=== Material provided ===
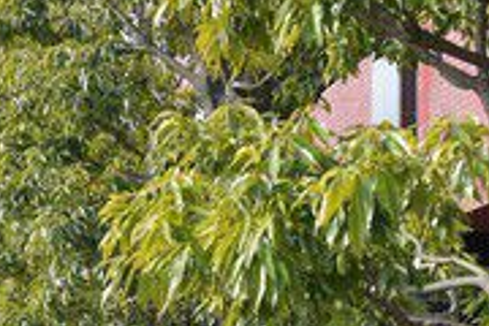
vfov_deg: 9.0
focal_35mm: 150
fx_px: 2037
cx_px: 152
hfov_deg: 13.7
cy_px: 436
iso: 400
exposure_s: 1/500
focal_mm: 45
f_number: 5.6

...

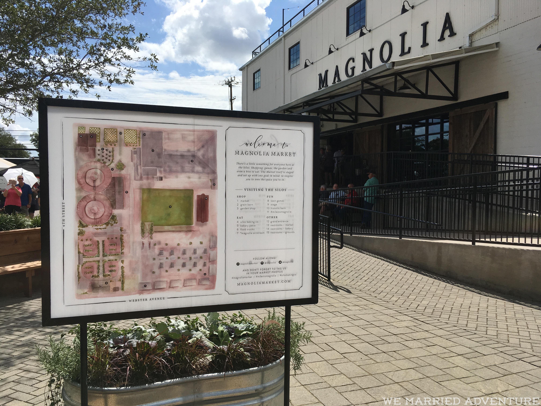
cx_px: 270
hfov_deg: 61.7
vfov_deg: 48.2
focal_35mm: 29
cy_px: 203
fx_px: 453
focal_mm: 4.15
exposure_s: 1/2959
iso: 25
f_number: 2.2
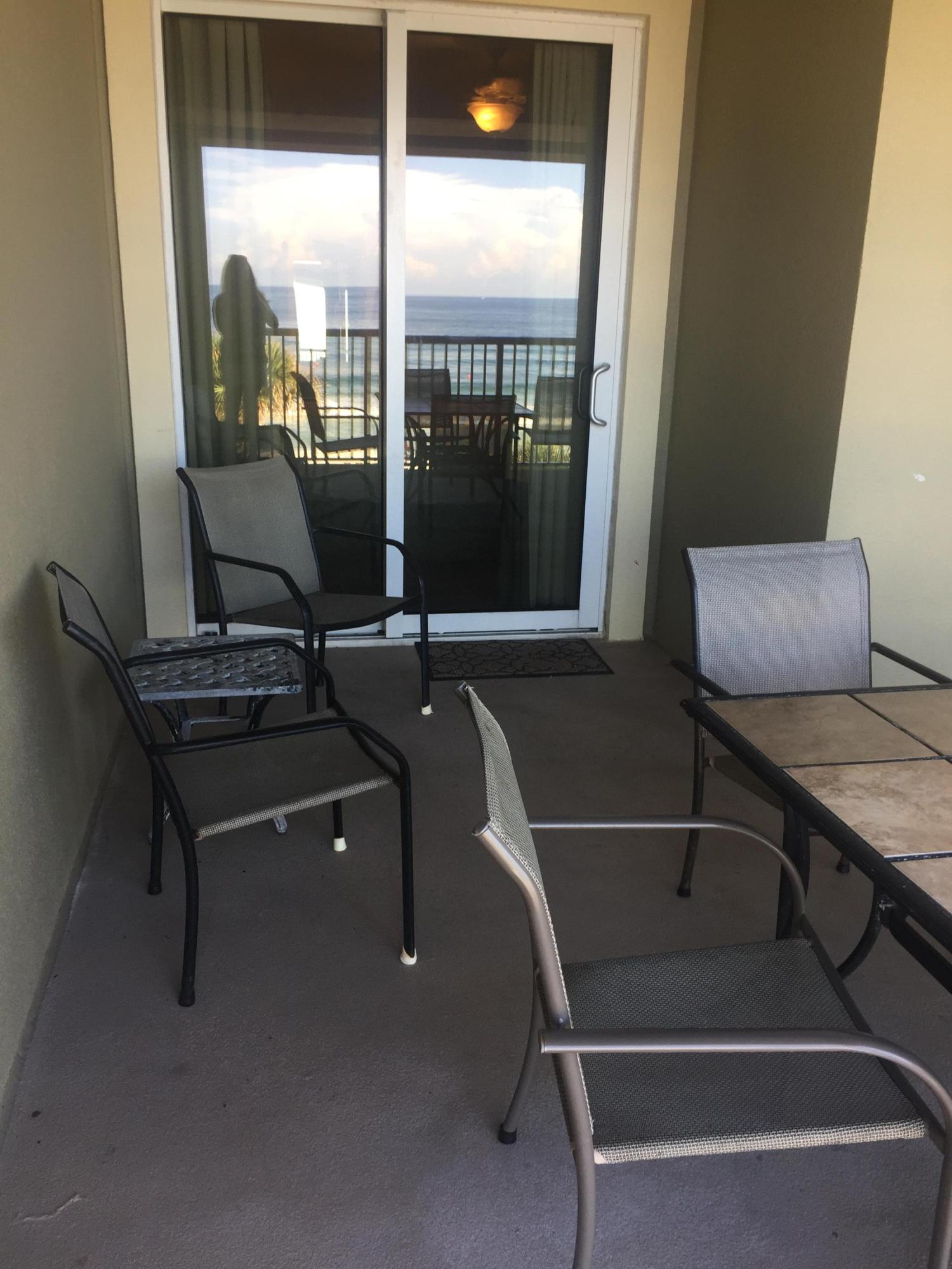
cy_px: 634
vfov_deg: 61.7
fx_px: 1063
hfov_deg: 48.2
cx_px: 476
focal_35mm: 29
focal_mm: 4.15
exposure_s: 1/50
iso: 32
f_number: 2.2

==

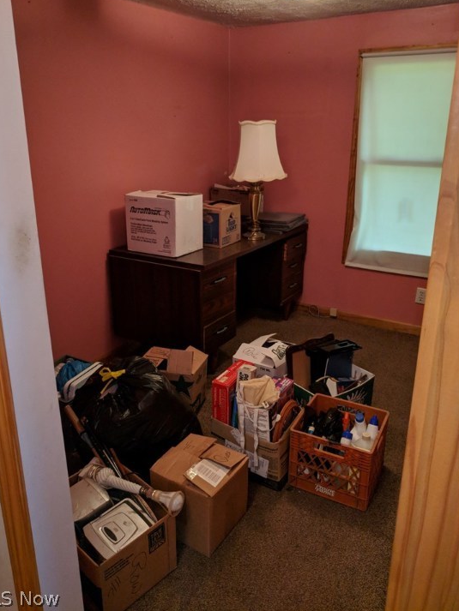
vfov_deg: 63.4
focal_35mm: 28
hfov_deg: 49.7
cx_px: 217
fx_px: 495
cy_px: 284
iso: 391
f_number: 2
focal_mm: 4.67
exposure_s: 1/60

=== What you will do ===
Can you repeat, word for word, every line above from the one containing "vfov_deg: 9.0" down to the one containing "f_number: 5.6", including both?

=== Solution to the exercise ===
vfov_deg: 9.0
focal_35mm: 150
fx_px: 2037
cx_px: 152
hfov_deg: 13.7
cy_px: 436
iso: 400
exposure_s: 1/500
focal_mm: 45
f_number: 5.6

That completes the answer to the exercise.